Campaigners at Corporate Europe Observatory long ago raised a red flag about company insiders being allowed on EU expert groups, creating a revolving door between companies and government. When it comes to tech companies, this interference is supersized. The Google Transparency Project highlights a multitude of extreme lobbying activity between Google and governments around the world, including revealing that dozens of Google employees have recently shifted to working for European governments.
Green regulations, financial regulations, trade and tech rules — all are designed by the subjects of the regulations themselves. This results in weaker rules that can have negative impacts on our rights, our freedoms, and our democracies. This is self-regulation masquerading as officialdom.
Let’s consider an analogy. Few of us would understand how to clone a human.

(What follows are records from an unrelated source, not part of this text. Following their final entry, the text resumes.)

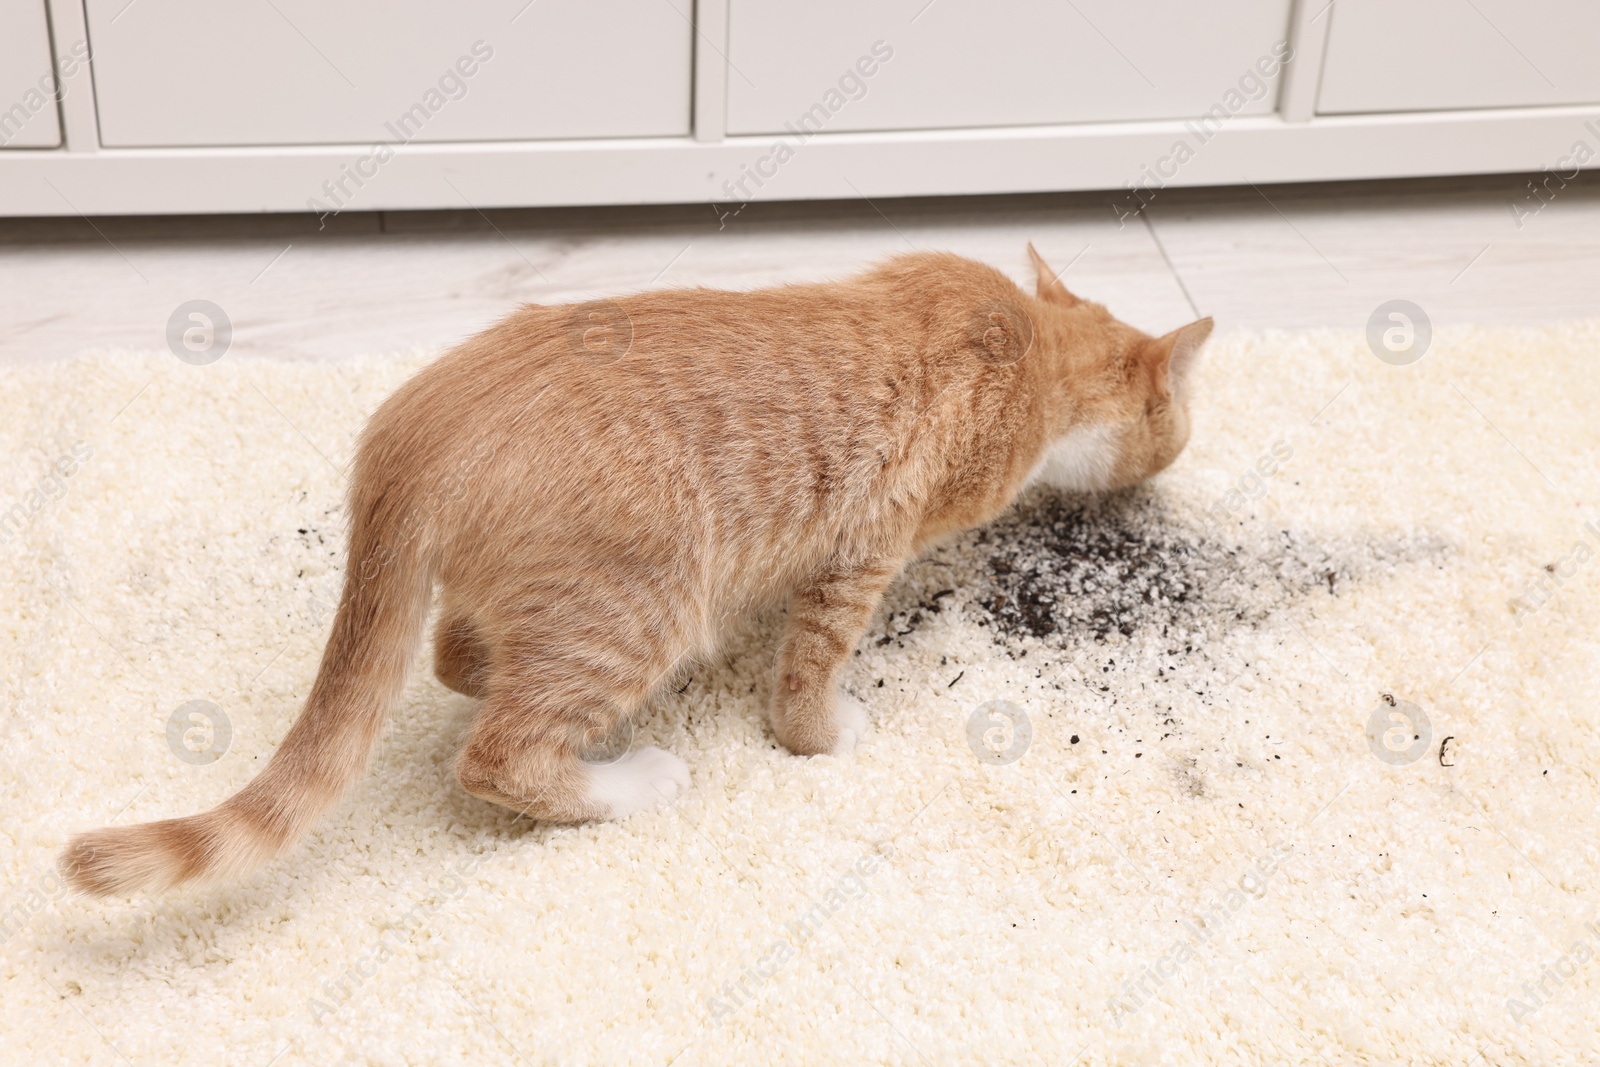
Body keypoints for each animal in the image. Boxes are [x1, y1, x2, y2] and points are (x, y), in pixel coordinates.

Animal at [62, 246, 1209, 895]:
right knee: (499, 752)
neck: (1028, 345)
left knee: (457, 658)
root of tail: (410, 431)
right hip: (637, 608)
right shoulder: (863, 551)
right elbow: (809, 674)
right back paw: (627, 777)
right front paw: (821, 732)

While we haven’t halted the development of the cloning technology itself, our regulatory oversight of how the science of cloning is applied remains strong.
Legislation to control the tech sector isn’t some sort of mysterious formula lodged only in the imagination of Charlie Brooker. We need to stop focusing on the algorithms and the tech and simply get back to basics. Company law, competition law, and lobbying regulations can all provide more solid frameworks to hold the tech sector, and many others, to account. But they need to be adapted rapidly to deal with the galloping realities of the digital age.